Ma anche in una situazione in cui sarebbe operativo l'arbitrato, e la logica del risarcimento in soldi, il lavoratore sarebbe comunque scarsamente tutelato in quanto in Italia non esiste una legge sulla rappresentanza che in qualche modo deve regolare lo stesso arbitrato. E a questo punto c'è veramente da chiedersi come mai in 5 anni di governo di centro sinistra non si sia mai trovato il tempo per pensare ad approvare questa fondamentale legge, invece le decisioni di bombardare i Balcani sono state prese alla velocità della luce.Vi sono poi altre questioni affrontate sul libro bianco che vanno dalle pensioni alla riforma della contrattazione, dalla democrazia economica al federalismo del lavoro per arrivare al diritto di sciopero, ed è nostra intenzione affrontare questi argomenti che saranno sul tavolo del confronto tra le parti sociali nei prossimi giorni.
I sindacati si stanno muovendo in ordine sparso lanciano al governo segnali contradittori. Molto più determinato l'atteggiamento della Confindustria che anzi spinge l'Esecutivo a proseguire con determinazione e coerenza nella direzione indicata.
Ci sono tutte le premesse per uno scontro di ampia portata, scontro che i lavoratori devono affrontare.
Il 16 novembre i metalmeccanici sciopereranno e manifesteranno a Roma grazie allo sciopero proclamato dalla Fiom per la riapertura delle trattative sul contratto nazionale mentre la Federmeccanica tenta di smorzare questa iniziativa proponendo una sorta di miniconcertazione dei metalmeccanici.
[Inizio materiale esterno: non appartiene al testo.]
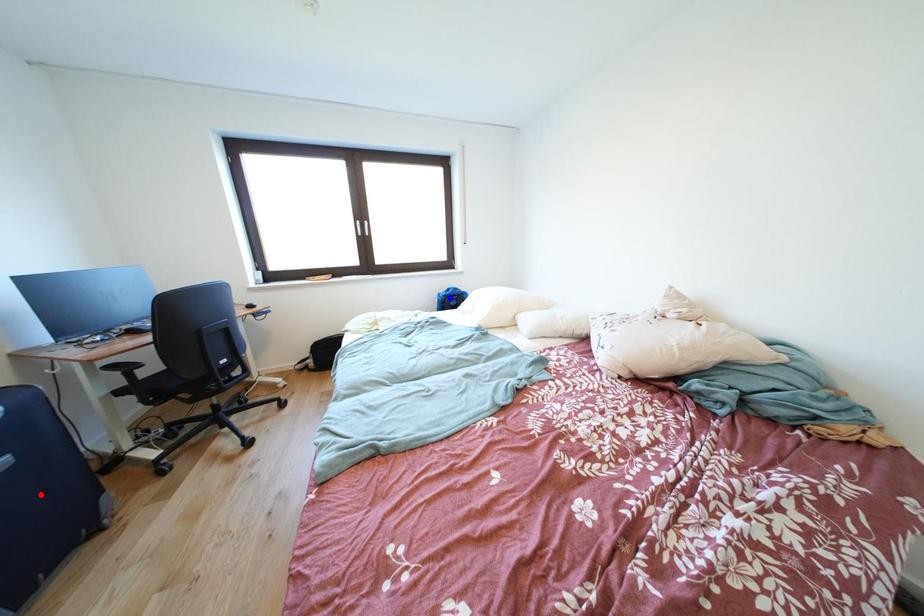
Question: Two points are marked on the image. Which point is closer to the camera?

Choices:
 (A) Blue point is closer.
 (B) Red point is closer.

Answer: (B)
Occorre invece che questa iniziativa si allarghi e si trasformi in un grande momento di mobilitazione contro le politiche confindustriali del Governo.
La lotta dei lavoratori e delle strutture di base in questa fase congressuale della Cgil deve quindi avere questi obbiettivi: l'unificazione di tutti i lavoratori attorno alla lotta dei metalmeccanici contro il Governo e la Confindustria per la difesa dei diritti fondamentali.